═══ Ausgewählter Auszug

Partizipative Forschungsprojekte (auch) in Bibliotheken? Wie sie gelingen können, lernten Ostschweizer Bibliothekarinnen und Bibliothekare in einer Weiterbildung – und wurden im Anschluss selbst zu Citizen Scientists.
"Die Leute packen, damit sie mitmachen wollen." (Pia Viviani)
Ob DIY Science, Bürgerinnen- und Bürgerwissenschaft oder partizipative Wissenschaft: Eine ungefähre Vorstellung von Citizen Science hatten schon alle Teilnehmenden des Workshops "Citizen Science in der bibliothekarischen Praxis". Selber an einem Projekt mitgewirkt haben bislang die wenigsten. Das sollte sich an diesem Nachmittag ändern. Denn der Workshop, zu dem bibliostschweiz, die Ostschweizer Vereinssektion des nationalen Bibliotheksfachverbandes Bibliosuisse, am 6. November 2024 in die Kantonsbibliothek Thurgau eingeladen hatte, versprach genau dies: Nach einer theoretischen Einführung selber in die Praxis eintauchen.

══════
═══ Angezeigte Daten

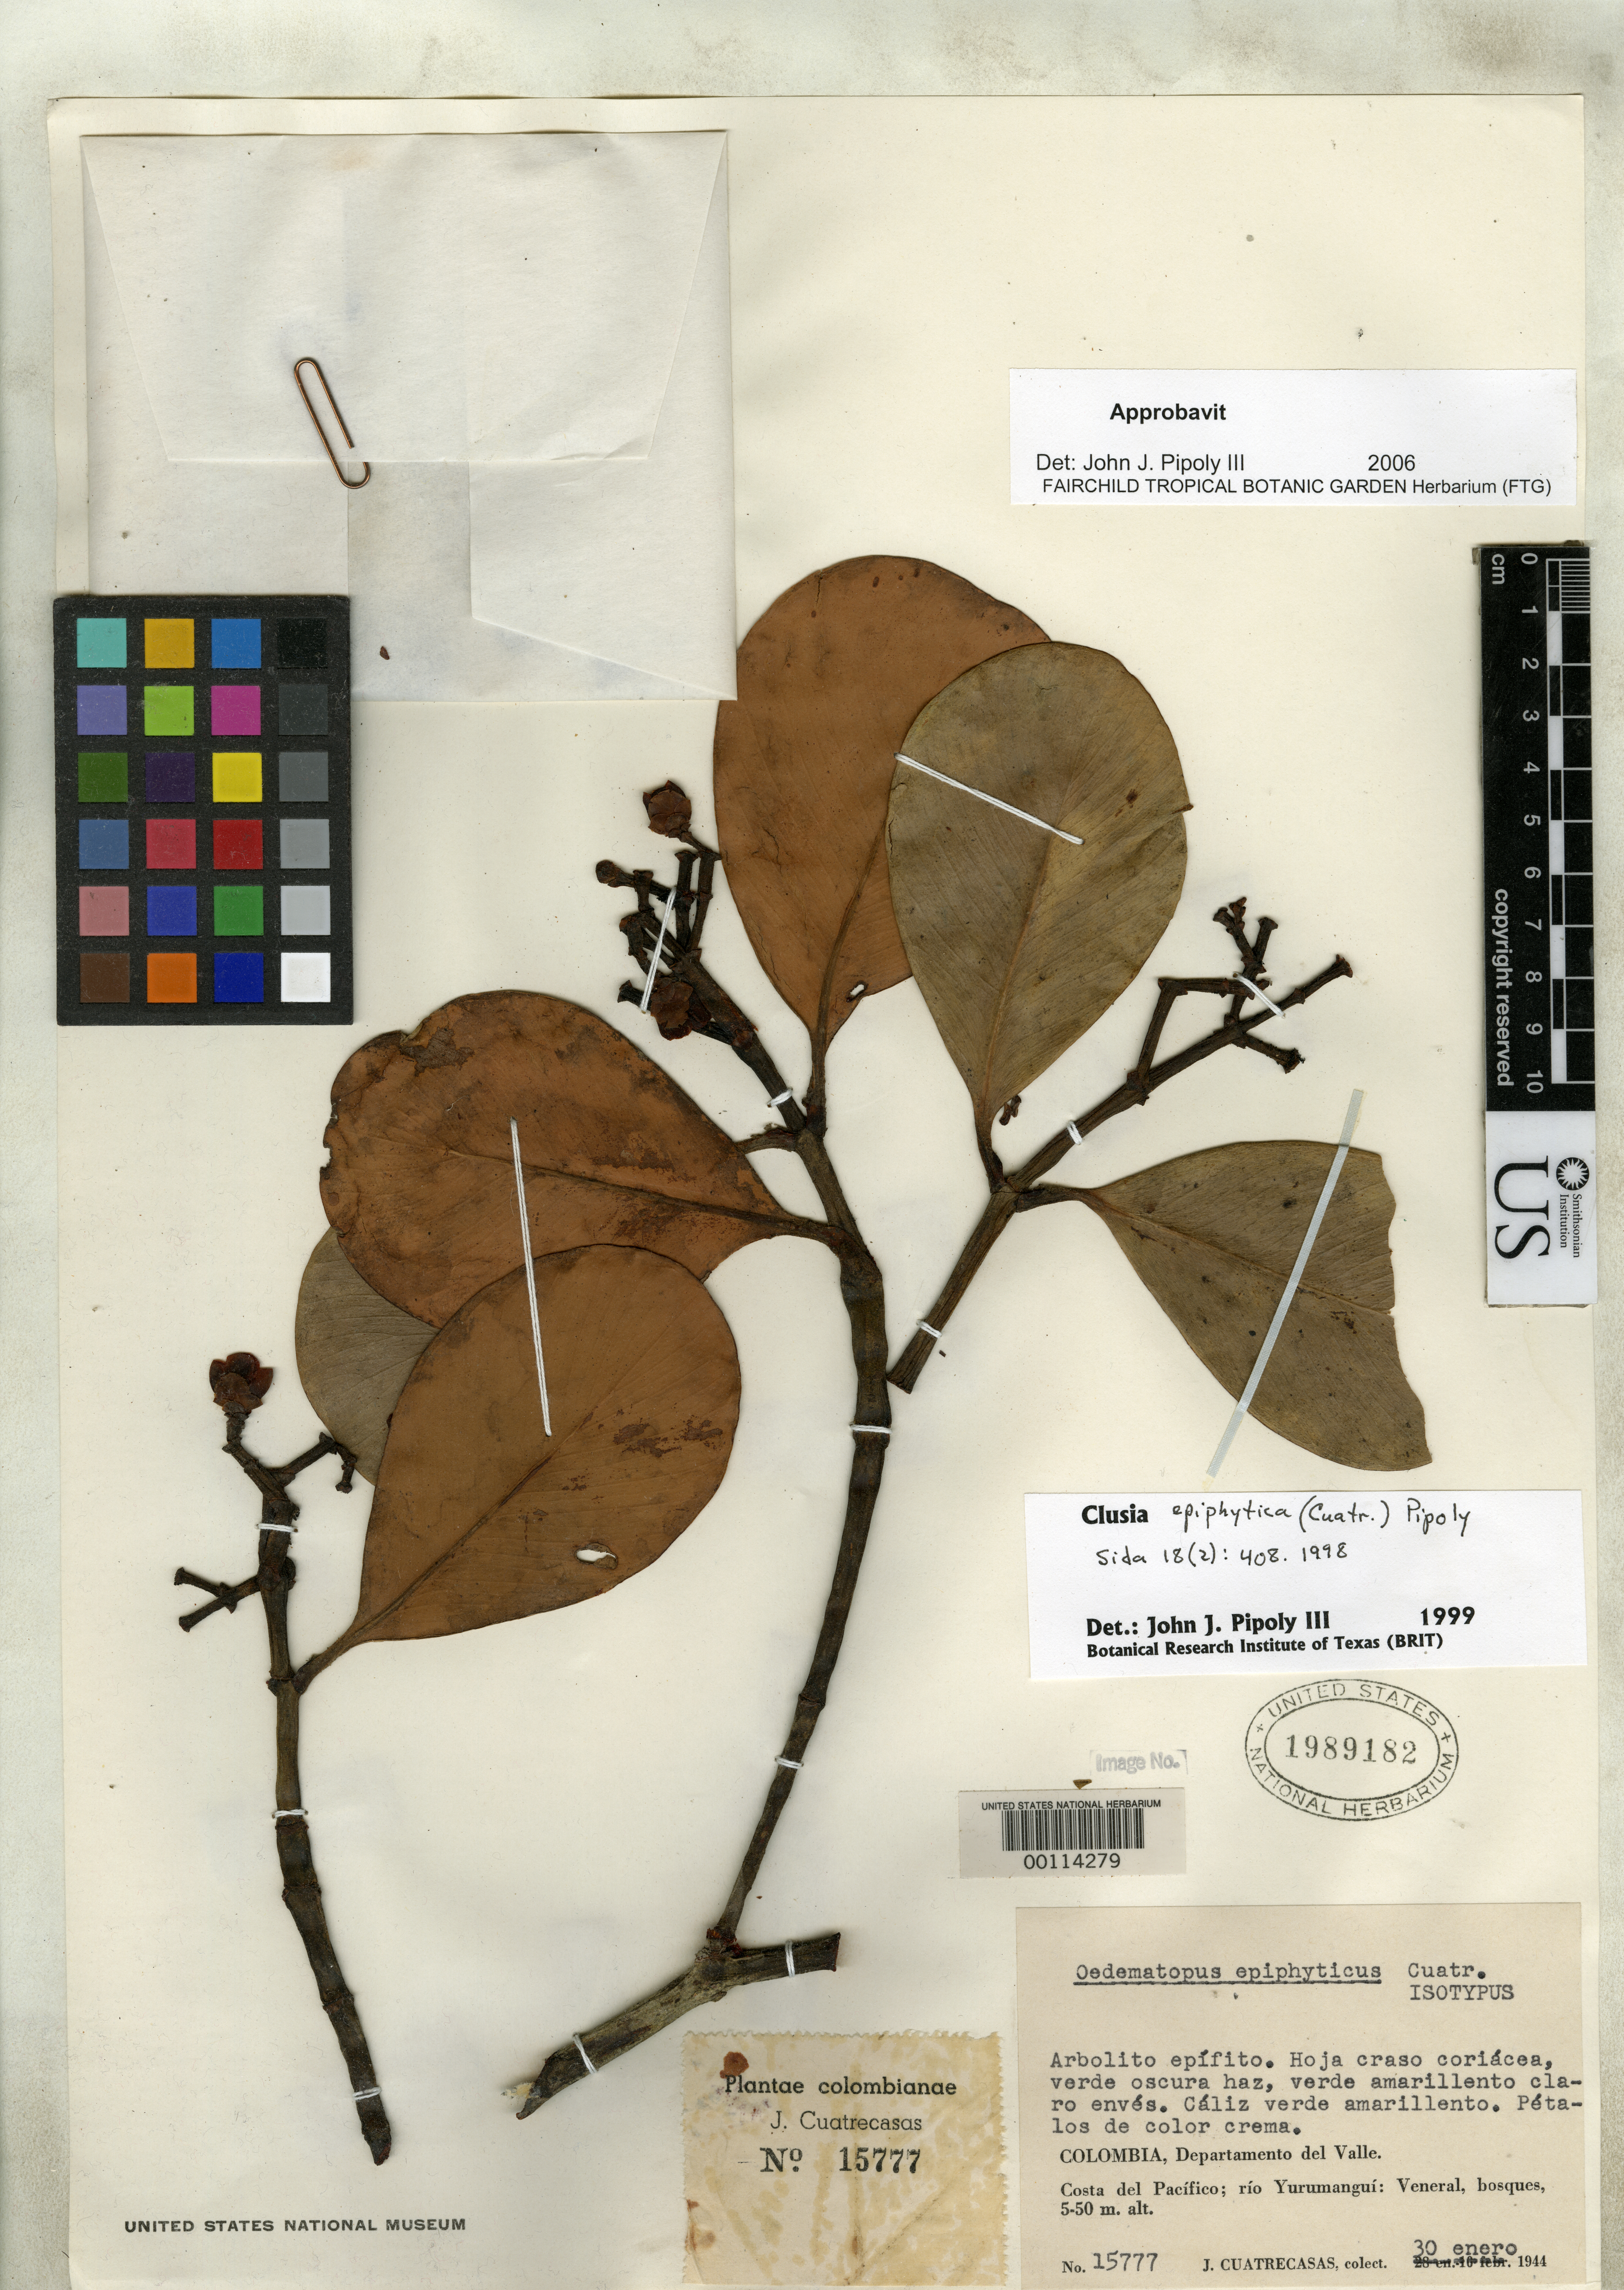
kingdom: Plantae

══════

Arbeitsanweisungen:
a - Prüfen Sie, ob die folgenden drei Aussagen mit dem Auszug über den Citizen-Science-Workshop übereinstimmen, und belegen Sie jede Antwort mit einem wörtlichen Zitat: (i) Der Workshop fand in der Kantonsbibliothek Thurgau statt. (ii) Die meisten Teilnehmenden hatten vorher schon selbst an einem Projekt mitgewirkt. (iii) bibliostschweiz ist die Ostschweizer Vereinssektion von Bibliosuisse.
b - Nennen Sie alle Bezeichnungen für partizipative Wissenschaft, die im Satz „Ob DIY Science, Bürgerinnen- und Bürgerwissenschaft oder partizipative Wissenschaft …“ des Auszugs über den Citizen-Science-Workshop vorkommen.
c - Schreiben Sie den Auszug über den Citizen-Science-Workshop in der Kantonsbibliothek Thurgau im Anschluss an seinen letzten Satz weiter.

Lösungen:
a -
(i) Ja: „am 6. November 2024 in die Kantonsbibliothek Thurgau eingeladen hatte“
(ii) Nein: „Selber an einem Projekt mitgewirkt haben bislang die wenigsten.“
(iii) Ja: „bibliostschweiz, die Ostschweizer Vereinssektion des nationalen Bibliotheksfachverbandes Bibliosuisse“

b - DIY Science, Bürgerinnen- und Bürgerwissenschaft, partizipative Wissenschaft, Citizen Science

c -
Mit Pia Viviani wurden die Teilnehmenden von einem wahren Citizen Science-Profi in die Thematik eingeführt. Seit vielen Jahren setzt sich die ausgebildete Biotechnologin mit ansteckender Begeisterung für Kommunikation dafür ein, Wissenschaft und Forschung einem breiten Publikum zugänglich zu machen. Mit ihrer Firma catta berät und unterstützt sie Organisationen bei der Planung und Durchführung von Citizen Science Projekten. Neben langjähriger Erfahrung vereint das Team Kompetenzen aus den Bereichen Kommunikation, Projektplanung, Wissenschaftskommunikation und Storytelling. Denn Citizen Science, so Viviani, sei im Kern vor allem "ganz, ganz viel Kommunikation." Es geht darum, bei möglichen Teilnehmenden die Lust zu wecken, sich an einem Projekt zu beteiligen.
"Wenn Menschen ohne akademische Institution im Hintergrund nach wissenschaftlichen Methoden Forschung betreiben, ist das Citizen Science." (Pia Viviani)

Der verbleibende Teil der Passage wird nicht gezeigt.